Sunday, October 19, 2014

Instructions for Self Evaluations

These are due before class next week (not tomorrow!), and cover your work in the class up to and including last week. This really isn’t very complicated, but I try to be as specific as possible to avoid misinterpretations.

There are three components to the self-evaluation. You will evaluate yourself on your participation in class, on your participation in the weekly short blog entries due the day before class, and on your participation in commenting on one another’s work. You will evaluate yourself on a five point scale for each category. The criteria are as follows, for each category. Please read the criteria, and send me an email before our next class, which includes the name of each category and your self-evaluation for that category. You may include a paragraph or less commenting on your own work. You may give me links to your best work for the weekly short blog and/or commenting on the work of others. These links are required if you are giving yourself a 4 or 5 in that category; you should be able to easily point out an example of your own excellent work.

In-Class Criteria

5: You always come to class, always participate multiple times, and your part in the discussion is productive (for instance, you might regularly move the overall discussion in a new direction).
4: You come to class, always participate at least once in a given session (alternatively, you might have the occasional off class, but otherwise perform at the 5 level), and your participation is consistently productive.
3: You come to class, and usually have something to say in the course of the session. The value of your participation might be inconsistent, or you might have had several silent classes.
2: You rarely participate, but you pay attention, and occasionally have things to say.
1: You rarely or never participate in class.

“Question” Blog Entries

5: You always do the blog entry, you always put some thought into it, and your work is invariably productive; you would feel comfortable writing a full essay on at least some of these ideas. Your ideas might often show up in class (hopefully with your name attached to them).
4: You haven’t missed any weekly blog entry. While the quality of those entries might vary (and their length probably does), and while only a few of your ideas might have come up class, you feel like some of them could have been the basis of a discussion.
3: You have missed no more than one weekly blog entry. The quality of those entries may be somewhat variable.
2: You do your blog entry more often than not, but may have missed more than one; when you do it, its quality may be inconsistent.
1: You usually don’t do the blog entry at all.

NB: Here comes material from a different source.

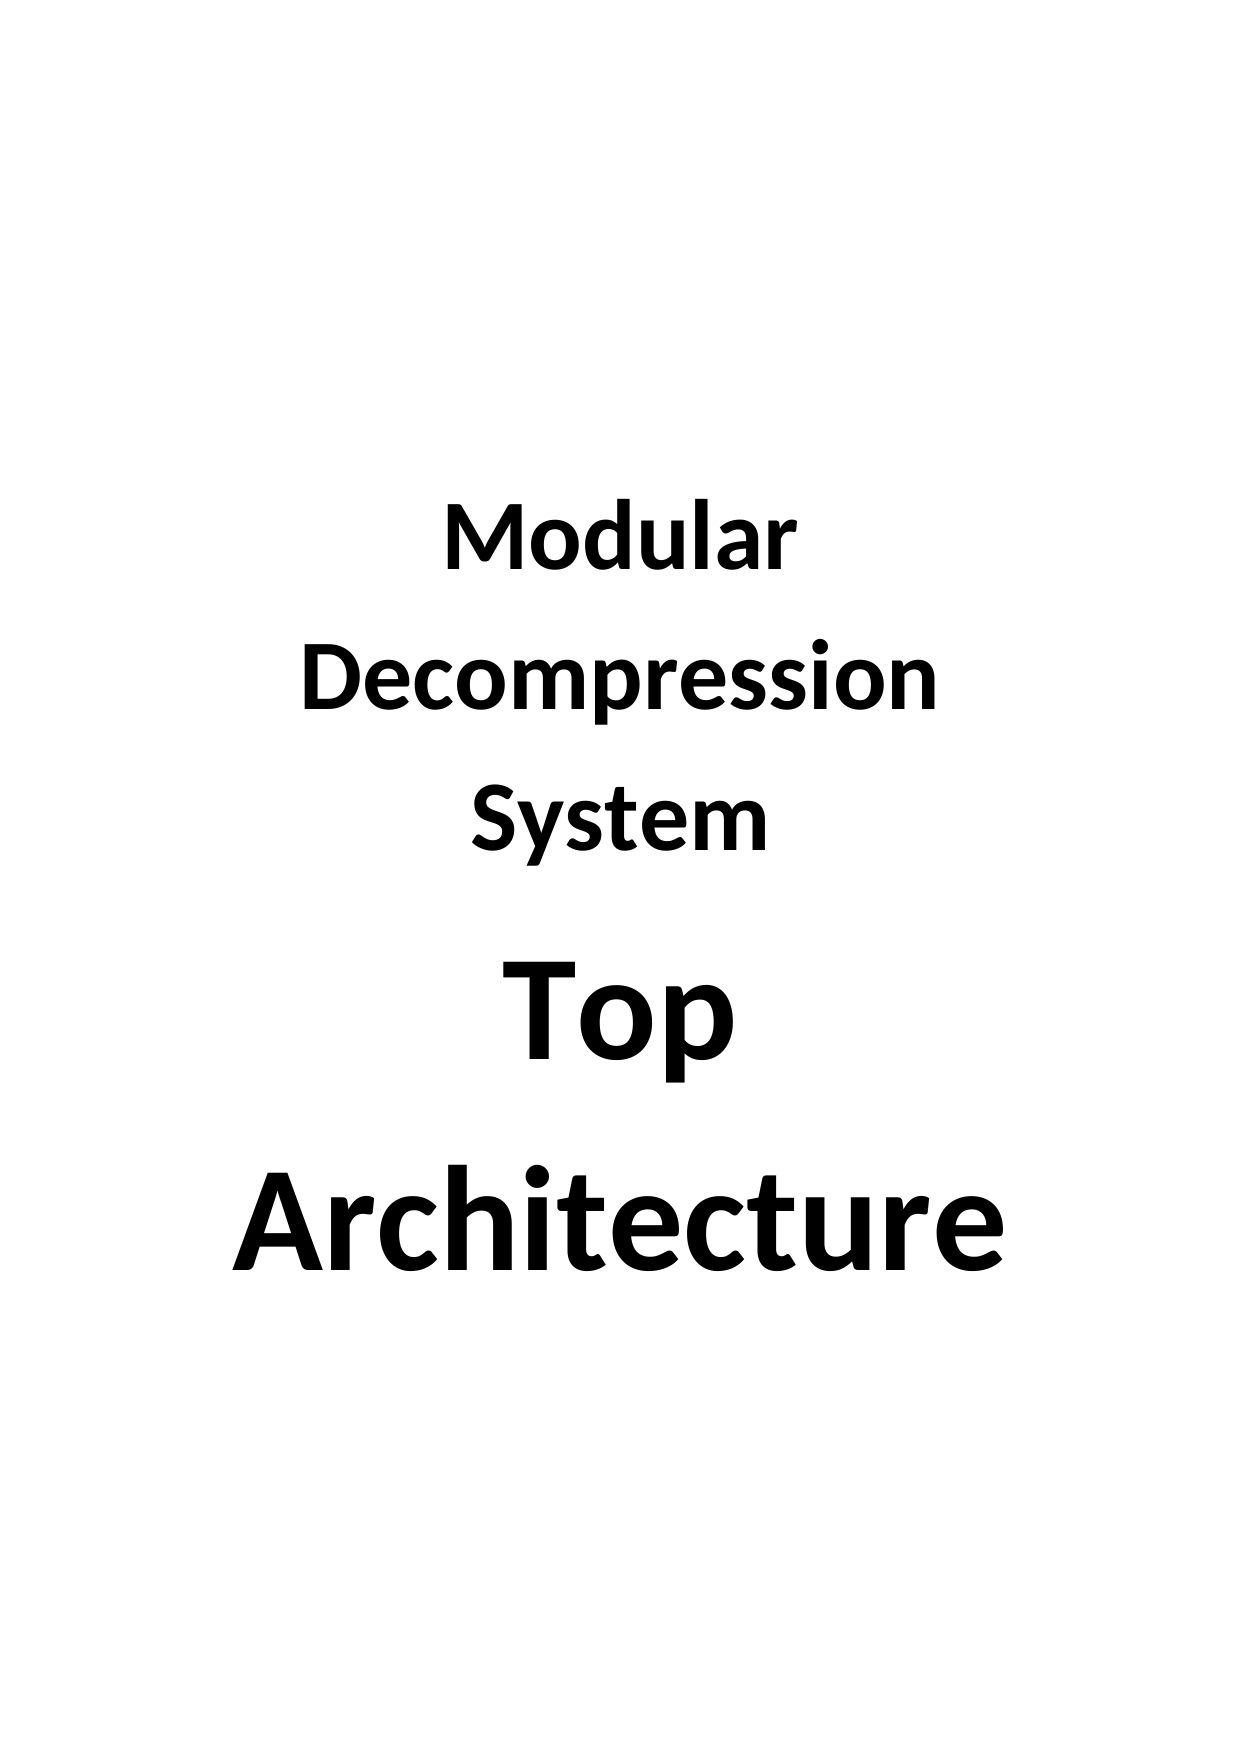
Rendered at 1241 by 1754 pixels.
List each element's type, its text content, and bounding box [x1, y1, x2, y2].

Comments on the work of others

5: You always make your weekly comment on another person’s blog entry. You always put thought into your comment, and you always productively focus on their overall argument, without getting wrapped up in details. You have at least a couple paragraphs of coherent thoughts.
4: The same as 5, except you might have missed an entry, or you might sometimes wander in your focus, or you might have done one or two of them in haste. Generally, though, you offer specific, focused, useful advice.
3: You usually remember to make your weekly comment, but they are often short and/or unfocused on their argument. You might, for instance, usually focus on grammatical or mechanical issues instead of their argument, or you might simply often praise the other person, without offering much in the way of constructive advice.
2: You have commented on others' work, but you sometimes forget to do so, and you don’t put much effort into it when you do.
1: You don’t usually comment on others' work.